Global Eradication Of Polio: The Quantitative Benefits

Released on 11.20.2012

Ask the UCF College of Medicine’s Dr. Kimberly Thompson if the global eradication of polio is worth the effort, and she will respond with a resounding “yes.”

Although some people suggested a few years ago that eradication might be too expensive and the goal should be simply to keep the disease at bay, Dr. Thompson told faculty and staff at a seminar Nov. 15 that “we are saving lives and money when we invest in this. “ As an expert in using quantitative analysis to evaluate the benefits, costs and risks of preventive medicine and global health interventions,   Dr. Thompson says mathematical models can help shape more effective long-term public health strategies.

Before joining the College of Medicine as a professor of preventive medicine and global health, Dr. Thompson served on the faculty in the Departments of Health Policy and Management and Maternal and Child Health at the Harvard School of Public Health and in Adolescent Medicine at Boston Children’s Hospital.  She created the Kids Risk Project at Harvard and later established the nonprofit organization Kid Risk Inc.

One of her often-cited studies estimated worldwide savings of about $40 billion to $50 billion since 1988 when national governments and other organizations formed the Global Polio Eradication Initiative (GPEI).  By 2035, the initiative is expected to prevent more than 8 million cases of paralytic polio in children.

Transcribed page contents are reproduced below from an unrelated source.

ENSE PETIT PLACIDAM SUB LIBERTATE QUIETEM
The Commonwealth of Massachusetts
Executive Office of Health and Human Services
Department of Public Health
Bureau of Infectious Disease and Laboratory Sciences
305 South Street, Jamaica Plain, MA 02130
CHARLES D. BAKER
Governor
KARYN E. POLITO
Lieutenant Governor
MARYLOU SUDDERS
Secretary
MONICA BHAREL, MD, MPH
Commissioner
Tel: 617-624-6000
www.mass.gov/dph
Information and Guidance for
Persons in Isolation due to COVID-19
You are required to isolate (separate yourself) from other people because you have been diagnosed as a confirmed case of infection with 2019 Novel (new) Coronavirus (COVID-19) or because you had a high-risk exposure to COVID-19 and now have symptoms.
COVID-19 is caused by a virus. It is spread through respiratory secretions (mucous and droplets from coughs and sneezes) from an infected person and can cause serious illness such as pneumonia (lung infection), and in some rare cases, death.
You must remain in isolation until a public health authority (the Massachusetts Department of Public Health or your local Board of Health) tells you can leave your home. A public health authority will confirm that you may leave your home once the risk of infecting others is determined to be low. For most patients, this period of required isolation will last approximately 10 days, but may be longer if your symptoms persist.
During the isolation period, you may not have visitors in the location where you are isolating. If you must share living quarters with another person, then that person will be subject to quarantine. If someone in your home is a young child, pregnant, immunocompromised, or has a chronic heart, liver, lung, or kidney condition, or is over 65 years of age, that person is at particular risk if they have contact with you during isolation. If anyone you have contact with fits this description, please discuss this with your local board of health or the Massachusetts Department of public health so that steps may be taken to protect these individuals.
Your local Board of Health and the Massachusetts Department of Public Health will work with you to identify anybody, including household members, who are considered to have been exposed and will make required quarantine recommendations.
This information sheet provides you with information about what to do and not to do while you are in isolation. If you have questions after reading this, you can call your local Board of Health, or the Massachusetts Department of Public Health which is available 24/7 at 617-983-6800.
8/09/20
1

And prevention means billions of dollars saved from reduced treatments costs and gains in productivity, in addition to improving the lives of children who can walk, run, and play without worrying about the crippling disease.

The global effort to eradicate polio offers other benefits, such as delivering vitamin A supplements along with the vaccine, Dr. Thompson said. The GPEI website includes estimates from one of Dr. Thompson’s studies that put these additional benefits at $17 billion to $90 billion.

Education of medical students is another critical factor that shapes disease management, Dr. Thompson said. Today’s future doctors, who did not grow up during the polio epidemics, must be trained to promote the benefits of vaccination and to recognize disease’s symptoms, she said. Vaccines have wiped out the disease in all but three countries, with the last case of polio reported in the Western Hemisphere in 1991. However, until complete eradication occurs, the threat of the virus remains.

“We’re making lots of progress, but it’s still a problem,” Dr. Thompson said.

An effective eradication program balances the risks and rewards of vaccines, Dr. Thompson said. The oral poliovirus vaccine (OPV) is delivered by drops, is less expensive than the inactivated poliovirus vaccine (IPV), and remains the vaccine of choice for routine immunizations in most countries.  However, the live virus vaccine can cause paralysis in rare cases, and it can lead to outbreaks of vaccine-derived viruses if vaccine coverage decreases.  IPV does not pose the same risks, but it is much more expensive to produce and requires administration by a trained worker

Once wild polioviruses are eradicated globally, OPV will no longer be an option, because of the risks of vaccine-associated paralytic polio and vaccine-derived polioviruses, Dr. Thompson said.  However, global adoption of IPV for post-eradication use depends on making IPV more affordable.

“Science and technology enable us to implement new strategies and to see the benefits of prevention,” said Dr. Thompson, adding that represents an important tool for health care providers as they seek to manage costs while providing the best care for patients.